巷には「1on1入門」のコンテンツが数多く存在します。それらは、対話力、コーチングスキル、傾聴力といった「コミュニケーション」にまつわる「能力・スキル」の解説しているものがほとんど。
その一方で、あまり語られることがないのが「仕組み化」という切り口。特に1on1に対して苦手意識を持つ人であれば、「スキル」よりも「仕組み」に注目する方が成果を出せることがあります。
そこで今回、4つのコツとステップで1on1を軌道に乗せる仕組みを紹介します。
これはある企業500人を対象にした1on1の実証試験を基にしています。半年後に、売り上げや離職率にして最大2割ほどの改善がみられました(記事の最後に紹介)。つまり、結果を出す1on1でやっていることとなります。
本記事では、以下の2点を基本的なスタンスにしています。
📌最初はうまくいかなくて当然
📌1on1はPDCAを回して改善できるもの
なお、本記事はマネジャー向けに書かれているものの、メンバーが取り入れる内容も多分に含まれています。せっかく1on1をやるのであれば、有意義な時間にするためにもぜひ参考にしてください。
目次
最初はうまくいかなくて当然
1on1をするうえで、最初に頭に入れるべきことがあります。それは「上司」と「部下」の関係についてです。
ほとんどの場合、人事異動などの会社による辞令で「たまたま(偶然)」生じた関係でしょう。相性や、「あの人と一緒に働きたい」といった希望はほぼ斟酌(しんしゃく)されずに決まります。
そして、個人と個人の関係性を構築する前に、いきなり上司・部下という「役割対役割」の関係になります。しかも、上司の方針次第では、仕事のやり方を変えることを余儀なくされ、さらには人事評価を含めてキャリアに大きな影響を及ぼします。
したがって、上司と部下の間で緊張感や警戒感があっても不思議ではないし、最初から何でも話せるような状況ではないでしょう。

作業依頼 1: 1on1の記事によると、実証試験は何人を対象に行われましたか。
作業依頼 2: 1on1の記事を、最後の文の後から数段落書き継いでください。
この一覧は1on1の記事とは別の資料です。

確認用データ:
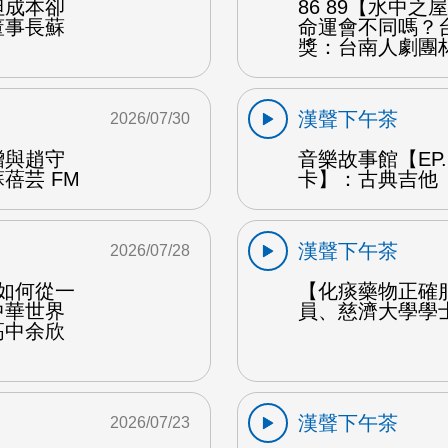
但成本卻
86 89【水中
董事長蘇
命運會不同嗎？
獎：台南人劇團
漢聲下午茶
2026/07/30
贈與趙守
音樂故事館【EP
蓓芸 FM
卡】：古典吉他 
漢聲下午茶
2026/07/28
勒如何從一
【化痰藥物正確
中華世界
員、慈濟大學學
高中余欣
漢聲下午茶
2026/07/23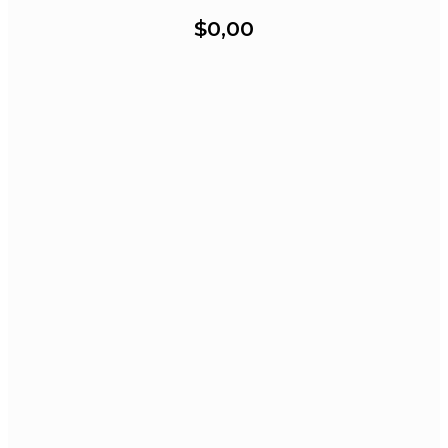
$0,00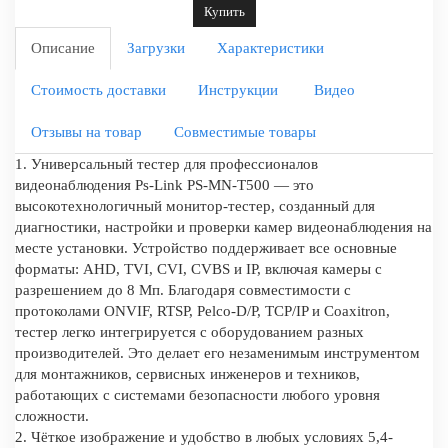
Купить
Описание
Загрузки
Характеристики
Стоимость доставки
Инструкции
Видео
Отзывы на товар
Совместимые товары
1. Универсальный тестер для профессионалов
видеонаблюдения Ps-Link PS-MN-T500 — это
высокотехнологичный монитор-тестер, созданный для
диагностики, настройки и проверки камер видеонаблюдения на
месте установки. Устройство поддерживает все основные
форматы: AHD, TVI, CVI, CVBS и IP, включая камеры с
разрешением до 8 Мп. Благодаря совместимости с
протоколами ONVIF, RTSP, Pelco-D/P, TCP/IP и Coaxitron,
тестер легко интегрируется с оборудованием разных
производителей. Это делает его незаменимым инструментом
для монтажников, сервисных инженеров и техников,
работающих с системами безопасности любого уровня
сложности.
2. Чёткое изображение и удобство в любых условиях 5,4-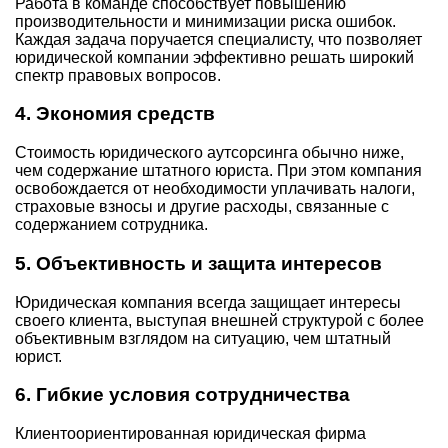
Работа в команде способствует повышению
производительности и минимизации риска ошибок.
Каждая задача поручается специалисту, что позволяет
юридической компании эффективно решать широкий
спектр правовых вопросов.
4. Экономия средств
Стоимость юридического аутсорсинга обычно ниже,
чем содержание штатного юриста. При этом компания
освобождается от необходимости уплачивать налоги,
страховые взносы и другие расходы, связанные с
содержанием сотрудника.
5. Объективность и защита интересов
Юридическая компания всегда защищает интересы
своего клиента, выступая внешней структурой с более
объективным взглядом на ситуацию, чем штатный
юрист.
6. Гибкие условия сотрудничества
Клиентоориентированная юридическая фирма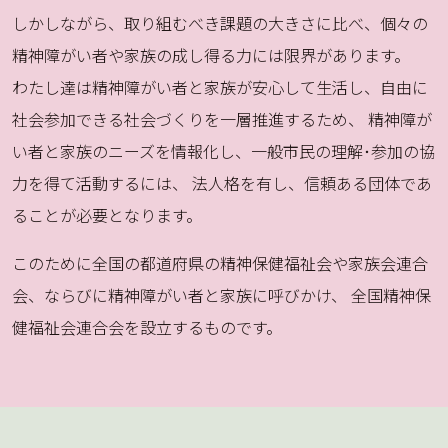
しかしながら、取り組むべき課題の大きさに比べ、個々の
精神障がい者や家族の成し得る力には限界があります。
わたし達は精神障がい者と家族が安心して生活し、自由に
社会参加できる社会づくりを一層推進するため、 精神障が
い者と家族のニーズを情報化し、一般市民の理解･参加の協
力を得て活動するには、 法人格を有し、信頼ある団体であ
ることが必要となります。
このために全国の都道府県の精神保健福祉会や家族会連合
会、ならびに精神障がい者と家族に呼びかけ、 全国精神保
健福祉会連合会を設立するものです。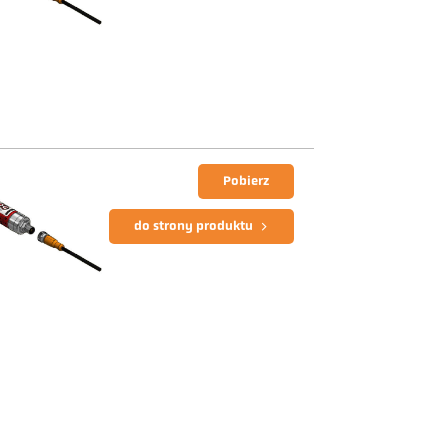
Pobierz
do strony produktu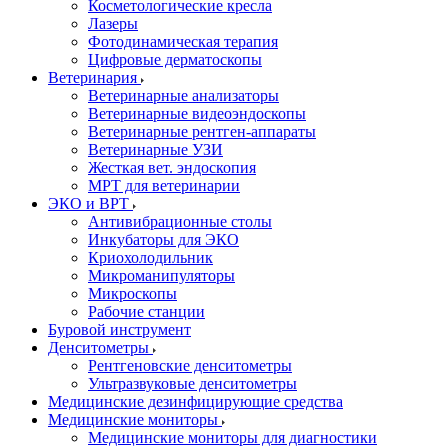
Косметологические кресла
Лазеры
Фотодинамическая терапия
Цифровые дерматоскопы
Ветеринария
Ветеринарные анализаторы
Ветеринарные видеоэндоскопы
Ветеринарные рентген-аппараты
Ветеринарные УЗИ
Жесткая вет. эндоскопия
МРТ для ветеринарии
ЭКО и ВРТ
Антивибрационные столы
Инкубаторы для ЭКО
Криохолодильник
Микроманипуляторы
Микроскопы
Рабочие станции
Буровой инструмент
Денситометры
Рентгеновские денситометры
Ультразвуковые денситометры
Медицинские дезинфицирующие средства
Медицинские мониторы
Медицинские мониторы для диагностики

回答 1: ある企業の500人を対象に行われました。

回答 2:
そう考えると、上司・部下の1on1がぎこちなくなるのは「当然」です。
そこで、「ぎこちない1on1」を出発点に、いかにして上司・部下の信頼関係を構築し、かつ部下のパフォーマンスを引き出し、結果として1on1を実り多いものにしていくという発想へ転換します。
これは、1on1をうまくこなす「能力・スキル」を身に付けるだけでなく、1on1を軌道に乗せるための「仕組み」を導入するという発想を持つことにもつながります。
以下に4つに分けたプロセスとポイントを紹介します。
ボタンの掛け違いを防ぐ
1on1とはずばり「部下のための時間」。
したがって、1on1で話すテーマは「部下が決める」仕組み(ルール)にします。
併せて、部下が上司に「期待する対応」も伝えられるようにします。対応とは、「具体的なアドバイスが欲しい」「一緒に考えてほしい」「話を聞いてほしい」「意見を聞きたい」「報告したい」といったことです。

この仕組みを取り入れると、以下の3つのメリットが生まれます。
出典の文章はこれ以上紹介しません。